__Excerpt__:
##########

The First Livepeer Governance Poll Is Now Open For Voting

Doug Petkanics
Livepeer
Published in
5 min readMay 11, 2020

Today is a big milestone in the continued decentralization of the Livepeer protocol. The first governance poll is open for voting, and all tokenholders have the ability to participate. This post will give you the high level details you need to know in order to understand what‘s being voted on and how to participate in this poll and in the ongoing governance process.

Quickstart Summary

  • The first poll opens today and voting will be open for a 10 day period.
  • You can vote at https://explorer.livepeer.org/voting or using the updated command line interface.
  • In this first poll, tokenholders are deciding whether to ratify the process and tools that will be used to conduct Livepeer decentralized governance going forward. This sets a clear social understanding of how protocol changes get proposed, discussed, voted on, and executed.
Sample polling screenshot from the test network

Background

Over the two years that Livepeer has been a live protocol on Ethereum’s mainnet, there is quite a bit of historical context to digest in order to fully understand the protocol’s governance roadmap and evolution. In short, since day one there has been a path to decentralization which mapped out phases that the network would go through in order to remove any reliance on centralized technology, stakeholders, maintainers, or operators. As the core technology is working well on the public network and is reliable for scaled usage, much of the focus in the past few months has shifted to decentralizing the governance over protocol and parameter updates themselves.

Just like technology iteration, governance iteration is also phased, and this poll marks the completion of phase 1, focused on the decentralization of knowledge, the Livepeer Improvement Process, and a polling application. Here are some materials to review to understand the governance roadmap, this milestone, and how the processes and tools work.

Details of The First Poll

The easiest way to summarize the first poll, being conducted beginning today, is to say that tokenholders are voting to ratify the process used to conduct future protocol, parameter, and governance updates.

As it exists today, there is certainly a loose informal process for participating in the development, testing, and upgrading of Livepeer — community calls, Github, forum, and chat discussion, and of course writing and testing code. But there is no formal, clearly defined process and rules, by which community members know that they can suggest a change, have it discussed, build consensus, and have it taken all the way to deployment and execution. Now there is such a process that is proposed, and this vote is an attempt at forming social consensus amongst the Livepeer community, in order to accept this process. If accepted, it gives the building blocks and tools to the community that they can use to form consensus around any future changes to the protocol, including even further decentralization.

Using this process a community member could, for example, suggest that the participation rate target be changed to 75%, or that a 50% quorum be required to pass a poll, or that the network should expand to 200 orchestrators, or that there be an elected set of keyholders with the ability to fix protocol bugs, and they would have a clear path to having that change debated and voted upon.

##########

__Items from a data source__:
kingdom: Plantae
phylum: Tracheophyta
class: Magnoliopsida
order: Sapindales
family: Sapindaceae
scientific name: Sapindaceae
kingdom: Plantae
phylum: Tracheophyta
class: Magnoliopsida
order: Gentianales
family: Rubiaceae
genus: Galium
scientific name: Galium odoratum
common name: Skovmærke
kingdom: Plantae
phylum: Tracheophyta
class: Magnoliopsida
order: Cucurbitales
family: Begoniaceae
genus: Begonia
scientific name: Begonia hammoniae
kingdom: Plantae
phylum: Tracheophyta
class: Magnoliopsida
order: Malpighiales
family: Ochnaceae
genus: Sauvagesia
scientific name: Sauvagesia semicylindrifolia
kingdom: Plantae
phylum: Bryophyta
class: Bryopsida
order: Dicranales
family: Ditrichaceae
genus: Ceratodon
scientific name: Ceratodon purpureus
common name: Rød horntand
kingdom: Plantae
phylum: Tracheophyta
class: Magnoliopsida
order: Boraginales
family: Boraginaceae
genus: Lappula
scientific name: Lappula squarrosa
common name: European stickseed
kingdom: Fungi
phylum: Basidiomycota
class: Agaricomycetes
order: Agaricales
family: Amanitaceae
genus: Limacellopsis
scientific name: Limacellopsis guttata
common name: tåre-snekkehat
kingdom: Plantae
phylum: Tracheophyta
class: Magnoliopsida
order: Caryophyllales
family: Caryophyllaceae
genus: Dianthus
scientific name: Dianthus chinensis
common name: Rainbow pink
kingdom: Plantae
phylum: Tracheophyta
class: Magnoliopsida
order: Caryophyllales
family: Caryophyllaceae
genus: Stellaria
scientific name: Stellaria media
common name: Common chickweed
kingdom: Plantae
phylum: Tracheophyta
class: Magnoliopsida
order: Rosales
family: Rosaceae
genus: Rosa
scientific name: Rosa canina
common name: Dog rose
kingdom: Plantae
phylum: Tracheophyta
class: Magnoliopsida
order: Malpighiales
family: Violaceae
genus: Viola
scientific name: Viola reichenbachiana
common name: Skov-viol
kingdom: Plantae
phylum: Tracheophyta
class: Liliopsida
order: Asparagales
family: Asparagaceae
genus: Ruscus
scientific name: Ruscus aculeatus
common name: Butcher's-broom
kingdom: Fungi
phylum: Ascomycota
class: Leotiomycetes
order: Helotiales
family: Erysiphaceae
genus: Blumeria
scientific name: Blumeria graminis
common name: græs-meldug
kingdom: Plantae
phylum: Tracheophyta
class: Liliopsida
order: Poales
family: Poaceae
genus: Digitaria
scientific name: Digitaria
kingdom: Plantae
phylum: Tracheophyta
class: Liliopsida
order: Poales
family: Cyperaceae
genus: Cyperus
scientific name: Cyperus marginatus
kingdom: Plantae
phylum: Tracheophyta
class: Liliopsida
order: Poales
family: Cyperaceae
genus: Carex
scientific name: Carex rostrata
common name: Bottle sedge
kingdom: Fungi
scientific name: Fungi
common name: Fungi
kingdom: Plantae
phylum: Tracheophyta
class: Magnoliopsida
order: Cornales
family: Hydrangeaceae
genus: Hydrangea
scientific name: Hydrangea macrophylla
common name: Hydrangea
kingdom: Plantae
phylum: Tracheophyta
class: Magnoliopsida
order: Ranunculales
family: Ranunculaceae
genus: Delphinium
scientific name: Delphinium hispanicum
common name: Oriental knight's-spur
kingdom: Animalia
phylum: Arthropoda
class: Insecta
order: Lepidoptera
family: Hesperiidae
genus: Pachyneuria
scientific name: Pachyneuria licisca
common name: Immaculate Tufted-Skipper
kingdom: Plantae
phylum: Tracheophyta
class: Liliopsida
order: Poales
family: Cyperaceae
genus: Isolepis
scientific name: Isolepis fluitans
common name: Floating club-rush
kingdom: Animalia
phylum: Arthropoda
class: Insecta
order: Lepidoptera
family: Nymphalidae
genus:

##########

__Brief A__: According to the Livepeer governance post, what example changes could a community member suggest using the proposed process? List them all.
__Brief B__: Pick up the post about the first Livepeer governance poll after its final sentence and keep writing.

__Output A__:
- Changing the participation rate target to 75%
- Requiring a 50% quorum to pass a poll
- Expanding the network to 200 orchestrators
- Having an elected set of keyholders with the ability to fix protocol bugs

__Output B__:
The mechanics of how this process worked are laid out in the above links in the Background section, but the actual details that are being voted on are defined in the Livepeer Improvement Proposal (or LIP) process. This poll is very simply asking users to vote Yes or No on LIP-19.

What is LIP-19? The LIP process is well defined in the LIP repo itself, but it can be a bit complex, and the details are a bit tedious. Still I believe it’s important to try to clearly lay out what is being voted on so people can follow the thread and be informed.

  • LIP-19 is a “meta LIP” in that it doesn’t actually suggest any concrete changes to the Livepeer protocol or parameters itself. It just references changes to the LIP process and governance process.
  • LIP-19 is also a bundle LIP, in that it references two additional LIPs: 15 and 16. Passing LIP-19 means accepting both LIP-15, and LIP-16.
  • LIP-15 covers updates to the LIP process. The LIP process has existed for two years, and worked a certain way, and now LIP-15 proposes updates to incorporate additional statuses and information that stakeholders need to use when they make proposals, have discussions, and vote.
  • LIP-16 covers how voting on proposals work, and the socially acceptable parameters that will be used to determine how votes are counted and whether polls pass or don’t pass.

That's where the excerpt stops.